◆ **What the task asks**:
Return all lines of the data in which the string "Karensmindevej" occurs.

◆ **Record excerpts**:
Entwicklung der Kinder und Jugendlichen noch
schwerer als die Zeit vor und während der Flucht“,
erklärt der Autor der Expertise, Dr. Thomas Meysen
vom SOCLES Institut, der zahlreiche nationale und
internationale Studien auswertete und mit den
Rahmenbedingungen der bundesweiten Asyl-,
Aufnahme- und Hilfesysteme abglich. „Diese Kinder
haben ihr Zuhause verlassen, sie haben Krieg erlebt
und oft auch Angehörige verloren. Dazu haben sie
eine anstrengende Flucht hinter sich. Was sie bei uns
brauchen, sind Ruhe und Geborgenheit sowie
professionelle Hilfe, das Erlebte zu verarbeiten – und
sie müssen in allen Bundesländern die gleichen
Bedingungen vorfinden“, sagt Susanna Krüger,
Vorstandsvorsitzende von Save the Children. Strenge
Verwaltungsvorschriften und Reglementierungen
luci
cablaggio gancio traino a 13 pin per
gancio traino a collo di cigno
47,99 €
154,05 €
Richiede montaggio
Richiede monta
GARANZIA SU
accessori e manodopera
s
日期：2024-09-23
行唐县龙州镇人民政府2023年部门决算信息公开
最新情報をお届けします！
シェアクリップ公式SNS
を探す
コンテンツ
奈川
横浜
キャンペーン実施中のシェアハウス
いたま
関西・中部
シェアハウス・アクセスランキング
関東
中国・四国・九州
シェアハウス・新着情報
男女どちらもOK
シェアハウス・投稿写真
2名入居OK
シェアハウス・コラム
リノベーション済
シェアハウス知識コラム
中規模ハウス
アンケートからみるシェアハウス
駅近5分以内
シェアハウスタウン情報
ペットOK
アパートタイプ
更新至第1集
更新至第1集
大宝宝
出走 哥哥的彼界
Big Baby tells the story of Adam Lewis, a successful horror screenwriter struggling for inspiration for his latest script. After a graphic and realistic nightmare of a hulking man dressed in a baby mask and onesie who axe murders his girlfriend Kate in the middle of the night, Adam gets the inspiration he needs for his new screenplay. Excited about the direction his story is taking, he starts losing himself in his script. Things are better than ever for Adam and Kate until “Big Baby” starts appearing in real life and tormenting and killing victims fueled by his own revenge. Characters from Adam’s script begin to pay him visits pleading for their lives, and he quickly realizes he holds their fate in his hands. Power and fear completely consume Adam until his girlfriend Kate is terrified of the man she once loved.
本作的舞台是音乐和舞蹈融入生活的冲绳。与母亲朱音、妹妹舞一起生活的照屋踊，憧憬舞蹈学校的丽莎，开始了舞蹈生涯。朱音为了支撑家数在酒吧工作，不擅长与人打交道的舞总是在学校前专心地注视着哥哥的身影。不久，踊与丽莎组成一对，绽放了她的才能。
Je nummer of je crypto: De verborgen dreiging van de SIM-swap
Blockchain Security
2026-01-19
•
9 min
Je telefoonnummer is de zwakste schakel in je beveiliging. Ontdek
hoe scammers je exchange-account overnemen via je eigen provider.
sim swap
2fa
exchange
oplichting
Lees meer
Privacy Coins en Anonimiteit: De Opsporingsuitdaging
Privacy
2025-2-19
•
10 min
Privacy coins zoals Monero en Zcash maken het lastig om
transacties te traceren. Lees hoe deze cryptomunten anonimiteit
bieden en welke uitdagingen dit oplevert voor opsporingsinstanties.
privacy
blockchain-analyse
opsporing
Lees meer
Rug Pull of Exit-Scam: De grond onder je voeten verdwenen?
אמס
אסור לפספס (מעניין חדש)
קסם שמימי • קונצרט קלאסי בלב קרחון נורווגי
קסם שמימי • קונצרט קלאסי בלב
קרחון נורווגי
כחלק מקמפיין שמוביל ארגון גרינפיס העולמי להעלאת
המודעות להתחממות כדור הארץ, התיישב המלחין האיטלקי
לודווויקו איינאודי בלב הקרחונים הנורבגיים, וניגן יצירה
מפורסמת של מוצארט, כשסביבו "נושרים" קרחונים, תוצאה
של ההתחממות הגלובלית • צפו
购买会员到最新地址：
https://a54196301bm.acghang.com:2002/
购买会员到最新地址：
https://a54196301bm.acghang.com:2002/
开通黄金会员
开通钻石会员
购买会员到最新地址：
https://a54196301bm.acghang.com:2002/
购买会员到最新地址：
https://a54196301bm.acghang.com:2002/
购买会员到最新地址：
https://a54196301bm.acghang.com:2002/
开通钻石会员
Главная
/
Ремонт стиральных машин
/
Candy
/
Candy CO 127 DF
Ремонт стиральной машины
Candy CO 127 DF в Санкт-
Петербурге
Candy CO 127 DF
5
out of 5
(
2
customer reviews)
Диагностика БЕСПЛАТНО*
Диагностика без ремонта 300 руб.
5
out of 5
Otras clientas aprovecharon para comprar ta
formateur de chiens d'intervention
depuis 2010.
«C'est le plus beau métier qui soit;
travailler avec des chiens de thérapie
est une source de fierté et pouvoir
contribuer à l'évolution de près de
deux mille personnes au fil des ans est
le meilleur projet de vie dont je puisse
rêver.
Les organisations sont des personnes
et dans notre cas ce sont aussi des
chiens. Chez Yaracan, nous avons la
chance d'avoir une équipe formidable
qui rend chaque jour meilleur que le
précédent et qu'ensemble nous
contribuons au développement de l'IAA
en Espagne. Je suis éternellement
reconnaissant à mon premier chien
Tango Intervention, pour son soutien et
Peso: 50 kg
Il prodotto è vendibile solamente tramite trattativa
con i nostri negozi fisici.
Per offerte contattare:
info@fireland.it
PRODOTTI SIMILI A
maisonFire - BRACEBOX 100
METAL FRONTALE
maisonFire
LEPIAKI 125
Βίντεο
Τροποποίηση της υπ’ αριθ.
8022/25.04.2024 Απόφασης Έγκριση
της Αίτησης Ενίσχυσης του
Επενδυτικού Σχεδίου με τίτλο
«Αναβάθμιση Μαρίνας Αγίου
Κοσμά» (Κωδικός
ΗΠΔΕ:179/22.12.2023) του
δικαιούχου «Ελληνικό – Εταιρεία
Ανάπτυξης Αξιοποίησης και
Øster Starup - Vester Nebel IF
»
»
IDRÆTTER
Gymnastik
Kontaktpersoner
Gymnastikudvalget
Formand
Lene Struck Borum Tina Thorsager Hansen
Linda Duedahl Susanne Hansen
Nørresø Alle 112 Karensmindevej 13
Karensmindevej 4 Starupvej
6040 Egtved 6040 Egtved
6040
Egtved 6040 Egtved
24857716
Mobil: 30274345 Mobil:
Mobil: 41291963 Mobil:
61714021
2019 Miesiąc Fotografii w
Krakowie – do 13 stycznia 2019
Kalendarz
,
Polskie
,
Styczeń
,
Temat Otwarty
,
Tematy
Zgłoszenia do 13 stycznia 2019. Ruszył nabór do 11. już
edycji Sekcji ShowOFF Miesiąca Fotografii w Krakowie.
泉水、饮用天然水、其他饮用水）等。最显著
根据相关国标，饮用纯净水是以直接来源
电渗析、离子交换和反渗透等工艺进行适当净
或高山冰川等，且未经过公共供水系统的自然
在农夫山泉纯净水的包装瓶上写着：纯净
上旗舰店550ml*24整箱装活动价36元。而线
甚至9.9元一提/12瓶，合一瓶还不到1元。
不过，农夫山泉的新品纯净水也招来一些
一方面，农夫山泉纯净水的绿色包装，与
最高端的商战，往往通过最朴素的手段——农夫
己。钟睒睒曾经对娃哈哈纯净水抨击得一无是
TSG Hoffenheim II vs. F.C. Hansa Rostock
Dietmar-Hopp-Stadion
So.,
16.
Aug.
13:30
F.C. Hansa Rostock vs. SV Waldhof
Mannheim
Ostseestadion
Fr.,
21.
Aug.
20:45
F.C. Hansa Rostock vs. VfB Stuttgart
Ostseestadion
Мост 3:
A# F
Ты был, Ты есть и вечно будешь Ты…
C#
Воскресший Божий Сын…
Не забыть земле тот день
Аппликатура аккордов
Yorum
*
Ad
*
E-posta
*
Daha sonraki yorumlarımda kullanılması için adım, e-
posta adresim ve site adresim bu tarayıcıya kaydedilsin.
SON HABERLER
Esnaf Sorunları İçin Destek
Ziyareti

◆ **Result for this exercise**:
Nørresø Alle 112 Karensmindevej 13
Karensmindevej 4 Starupvej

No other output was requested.